Dr. Jan Kippax is the only oral surgeon in the Twin Cities willing to take on Medicaid patients.

This doctor, who has a history of not washing his hands between patients, occasionally using unsterilized medical instruments and ignoring patient pain, is the only local option for adults on Medicaid who need care.

Patients fortunate enough to have insurance and those wealthy enough to pay their own medical bills have choices for oral surgery, but not the poor and disabled. If they cannot travel, their only choice is Dr. Kippax, a man who — after serving a two-week suspension imposed by the Maine Board of Dental Examiners for numerous violations of the Maine Dental Pracice Act — will be on probation for the next five years to ensure he follows accepted guidelines for treatment and cleanliness.

The state and other dental professionals have to take some responsibility for this situation. Not for Kippax’s poor office procedures, but for limiting patient choice.

Most oral surgeons decline to take Medicaid patients because the reimbursement rate is low and the paperwork the state requires for reimbursement is excessive.

Both problems can be fixed.

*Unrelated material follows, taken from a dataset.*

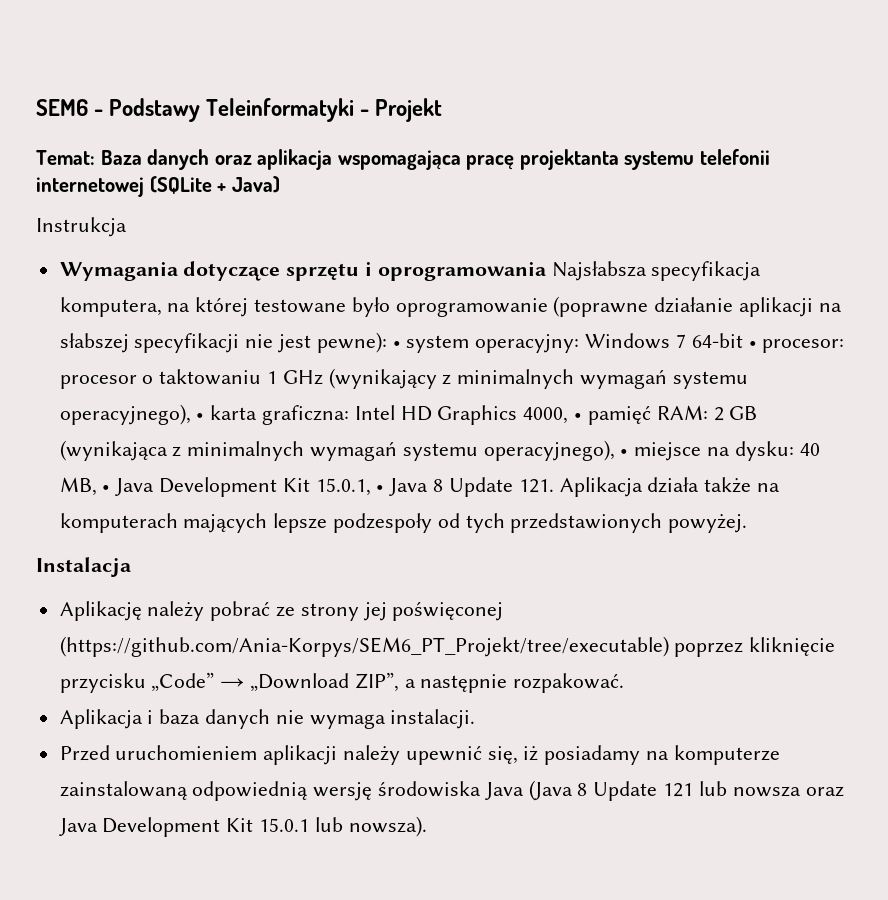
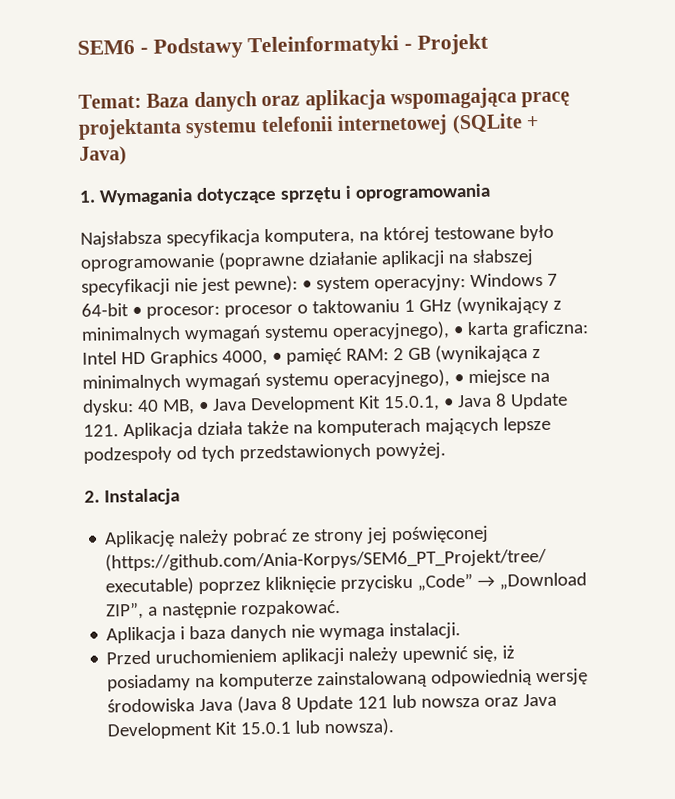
[36,217,127,237] Instrukcja // -> [79,190,96,203] 1.
(546, 271) none -> (491, 192) //
(748, 523) none -> [84,490,100,503] 2.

The second more quickly than the first.

Maine knows that doctors who treat Medicaid patients are losing money and, last year, added an extra $1 million to the state budget to increase reimbursement rates to improve access.

Then came the budget crunch.

The “extra” amount dropped to $400,000, but the Department of Human Services has assured patients that as soon as more money is available the full $1 million will be allocated for dental services.

Maine is facing a $280 million shortfall in the current budget cycle, with an expected gap in the coming budget of nearly $1 billion. It’s not likely that $600,000 will be reimbursed to a fund that has already been tapped to pay other bills. In fact, the $400,000 figure might disappear.

Money is only part of the solution anyway.

If specialists cite paperwork as one of the chief reasons they reject Medicaid patients, let’s reduce the paperwork and remove one obstacle to patient access.

The inadequate reimbursement rate will take time and a shift in the economy, but easing the paperwork load might be enough to prompt some dentists to open their doors to Medicaid patients and give Maine’s poorest patients more choice.